L’un des atouts de l'exploitation –qui transforme près de 200.000 litres de lait– vient de la qualité de ses fromages et de l’extrême diversité de sa gamme, entre frais, mi-secs et secs. Qu’il s’agisse du "Saint Biquet", de la "Tour de Filletières", de la "Crotine", du "Bouton de culotte", du "Cabrilou", du "Charolais", du fromage sans sel, du fromage fort, de la brique, du lingot et du "Cœur cendré". Avec une préférence des consommateurs pour les deux premiers en mi-sec. Du fait de la diversité de ses débouchés, le Gaec peut vendre toute l’année. « Par exemple, l’été, nous ne vendons rien à Paris mais beaucoup à la ferme » précise Michel Lacharme.
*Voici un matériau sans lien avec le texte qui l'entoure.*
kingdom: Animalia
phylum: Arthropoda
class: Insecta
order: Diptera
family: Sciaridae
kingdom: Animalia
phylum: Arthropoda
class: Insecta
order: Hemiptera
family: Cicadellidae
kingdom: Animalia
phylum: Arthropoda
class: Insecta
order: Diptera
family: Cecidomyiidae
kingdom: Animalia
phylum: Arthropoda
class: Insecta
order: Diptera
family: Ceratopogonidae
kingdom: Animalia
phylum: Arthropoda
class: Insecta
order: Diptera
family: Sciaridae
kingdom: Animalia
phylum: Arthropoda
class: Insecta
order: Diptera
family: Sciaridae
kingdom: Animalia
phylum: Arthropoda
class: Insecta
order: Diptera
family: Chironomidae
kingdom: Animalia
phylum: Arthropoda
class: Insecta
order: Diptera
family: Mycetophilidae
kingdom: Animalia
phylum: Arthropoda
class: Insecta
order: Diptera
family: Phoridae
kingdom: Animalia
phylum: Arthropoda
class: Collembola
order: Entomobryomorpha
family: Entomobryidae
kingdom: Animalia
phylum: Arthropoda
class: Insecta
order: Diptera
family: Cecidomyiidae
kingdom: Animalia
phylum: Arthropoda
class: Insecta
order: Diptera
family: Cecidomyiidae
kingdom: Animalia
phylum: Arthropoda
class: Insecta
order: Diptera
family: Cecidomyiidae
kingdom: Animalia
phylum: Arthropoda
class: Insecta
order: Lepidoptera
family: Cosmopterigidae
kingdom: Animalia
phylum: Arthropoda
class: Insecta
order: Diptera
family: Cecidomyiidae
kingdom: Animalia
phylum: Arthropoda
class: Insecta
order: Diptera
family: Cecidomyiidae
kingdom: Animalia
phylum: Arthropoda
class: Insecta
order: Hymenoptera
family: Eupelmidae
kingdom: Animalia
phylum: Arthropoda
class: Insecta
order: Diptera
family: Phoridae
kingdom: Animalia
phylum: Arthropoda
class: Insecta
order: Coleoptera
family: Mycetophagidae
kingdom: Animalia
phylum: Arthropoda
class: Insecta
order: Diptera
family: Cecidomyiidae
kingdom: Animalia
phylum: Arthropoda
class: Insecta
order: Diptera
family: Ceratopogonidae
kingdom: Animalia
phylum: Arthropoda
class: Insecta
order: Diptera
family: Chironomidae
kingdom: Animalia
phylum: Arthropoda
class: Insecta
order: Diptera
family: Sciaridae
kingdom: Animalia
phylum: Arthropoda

Si la situation actuelle de la chèvrerie n’engendre pas d’inquiétude, l’âge des sociétaires imposera prochainement la recherche d’un ou deux nouveaux sociétaires lorsque Claude Jouve fera valoir ses droits à la retraite. « Nous ne recherchons pas un profil particulier. Le futur associé devra avoir un esprit d’ouverture et une réelle capacité d’adaptation, souligne Michel Lacharme. Il faut aussi avoir à l’esprit qu’il y a une énorme capacité de développement ». Cela passe notamment par la création d’un site Internet, par la mise en place d’un panneautage plus efficace ou encore par la réalisation d’outils de communication.

La fierté de son métier


Plus que tout, les trois associés ont une vraie fierté de leur métier. « Il y a un réel intérêt de faire un produit du début à la fin. Nous maîtrisons une certaine qualité et nous faisons des choix qui ne sont pas que techniques », rappelle Claude Jouve. « Notre production a un avenir. Ce ne sera pas forcément facile mais rien n’est facile aujourd’hui ». Pour sa part, Michel Lacharme estime que « nous sommes des acteurs du monde rural. Nous recevons beaucoup de monde, qu’il s’agisse de familles, de scolaires, de colonies de vacances,… L’idée est de ne rien cacher à personne, que ce soit au consommateur ou à l’administration ». Ce que confirme Mylène Larochette en insistant sur le fait que « le mot "Ferme" doit encore avoir une signification ».